Kahlan pointed with her bow. Across the great chamber, up in one of the distant arcades, stood a shadowed figure. “Because otherwise he’ll kill you.”
“We must escape! He will kill you, too!”
“If he lives, he will hunt us down, with magic, and kill us all.”
A bolt of yellow lightning arced across the broad room. Stone crashed down, nearly covering the opening where the others stood.
Kahlan drew one of Chandalen’s flat-bladed, man-killer arrows from her quiver.
“Mother Confessor!” Chandalen screamed. “You cannot make that shot! I could not make that shot! You must run!”
She didn’t tell them that the wizard was sending slashing shards of pain through her, and she couldn’t run. It was all she could do just to stand. “Orsk! Get them out! Now! I’ll catch up!”
Another bolt of lightning sent stone flying everywhere and the three of them running down the hall, Orsk pushing them along.
Kahlan put a knee to the floor to steady herself as she nocked the arrow. She drew the string to her cheek. The blade of the arrow was horizontal in her line of sight. She could hardly see Ranson, he was so far away, and the pain was blurring her vision.
But she could hear him laugh as he sent violent splinters of magic ripping through her. It sounded like Darken Rahl’s laugh. She bit the inside of her cheek against the pain, against the scream trying to fight its way out. She couldn’t hold back the clipped whimpers.
“An archer, Mother Confessor?” he called from the distance. His laughter echoed off the stone around her. “Your freedom was brief, Mother Confessor. I hope it was worth it to you. You will spend a good long time in the pit, thinking about it.”
He was too far away. She had never made a shot from this far. Richard had. She had seen him do it. Please, Richard, help me. Show me how, like you did that day. Help me.
Stone vines tore from the panel next to her and whipped around her middle, squeezing. The shearing pain made her shriek.
She brought up the bow again. With her last breath, if need be, she told herself.
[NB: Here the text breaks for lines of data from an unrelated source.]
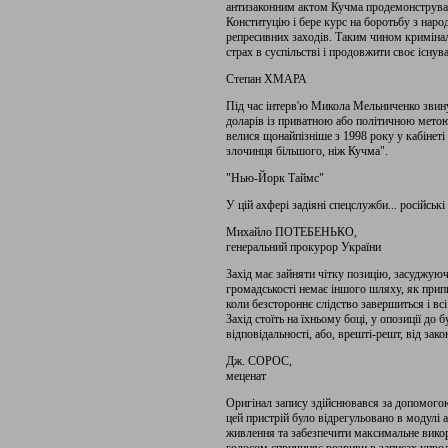
антизаконним актом Кучма продемонстрував
Конституцію і бере курс на боротьбу з нар
репресивних заходів. Таким чином криміна
страх в суспільстві і продовжити своє існув
Степан ХМАРА
Під час інтерв'ю Микола Мельниченко зви
доларів із приватною або політичною метою
велися щонайпізніше з 1998 року у кабінеті
злочинця більшого, ніж Кучма".
"Нью-Йорк Таймс"
У цій ахфері задіяні спецслужби... російськ
Михайло ПОТЕБЕНЬКО,
генеральний прокурор України
Захід має зайняти чітку позицію, засуджуюч
громадськості немає іншого шляху, як прип
коли безстороннє слідство завершиться і вс
Захід стоїть на їхньому боці, у опозиції до
відповідальності, або, врешті-решт, від зако
Дж. СОРОС,
меценат
Оригінал запису здійснювався за допомого
цей пристрій було відрегульовано в модулі 
живлення та забезпечити максимальне викор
Her arms shook. She could hardly see the wizard. He was too far away. The vines held her tight. She couldn’t run, even if she wanted to.
Help me, Richard.
Another brutal wave of pain seared up her legs and through her insides. Burning tears ran down her cheeks as she shuddered and gasped. She couldn’t hold the bow up.
Lightning arced around the great staircase. The sound was deafening. Stone chips whistled past. Clouds of dust rose as a column collapsed with a crash.